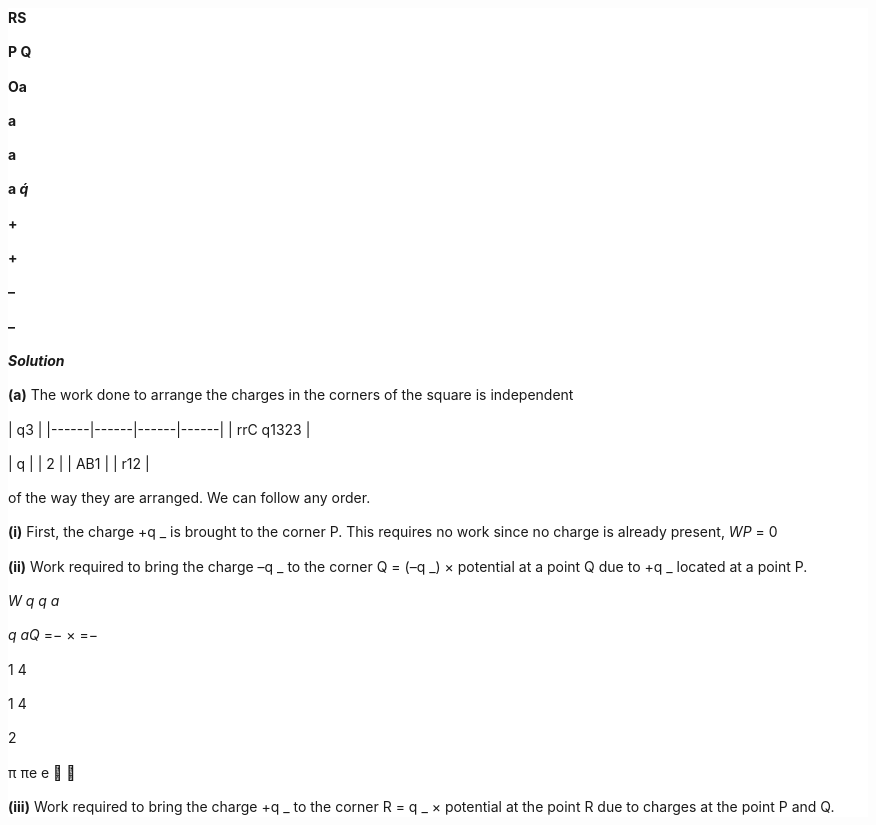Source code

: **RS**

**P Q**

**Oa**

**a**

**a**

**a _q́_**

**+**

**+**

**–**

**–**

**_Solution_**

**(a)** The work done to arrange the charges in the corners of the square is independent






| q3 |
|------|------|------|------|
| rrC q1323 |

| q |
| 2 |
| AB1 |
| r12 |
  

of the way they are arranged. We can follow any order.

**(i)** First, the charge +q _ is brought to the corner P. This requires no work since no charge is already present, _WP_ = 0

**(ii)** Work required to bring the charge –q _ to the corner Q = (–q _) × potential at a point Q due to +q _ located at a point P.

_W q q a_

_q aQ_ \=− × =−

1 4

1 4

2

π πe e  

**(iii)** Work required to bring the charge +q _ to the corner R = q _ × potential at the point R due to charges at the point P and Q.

**JOB ITEM**
Please repeat every line from the listing above exactly as it appears. Drop the pictures.

**RESPONSE AREA**
Source code

: **RS**

**P Q**

**Oa**

**a**

**a**

**a _q́_**

**+**

**+**

**–**

**–**

**_Solution_**

**(a)** The work done to arrange the charges in the corners of the square is independent






| q3 |
|------|------|------|------|
| rrC q1323 |

| q |
| 2 |
| AB1 |
| r12 |
  

of the way they are arranged. We can follow any order.

**(i)** First, the charge +q _ is brought to the corner P. This requires no work since no charge is already present, _WP_ = 0

**(ii)** Work required to bring the charge –q _ to the corner Q = (–q _) × potential at a point Q due to +q _ located at a point P.

_W q q a_

_q aQ_ \=− × =−

1 4

1 4

2

π πe e  

**(iii)** Work required to bring the charge +q _ to the corner R = q _ × potential at the point R due to charges at the point P and Q.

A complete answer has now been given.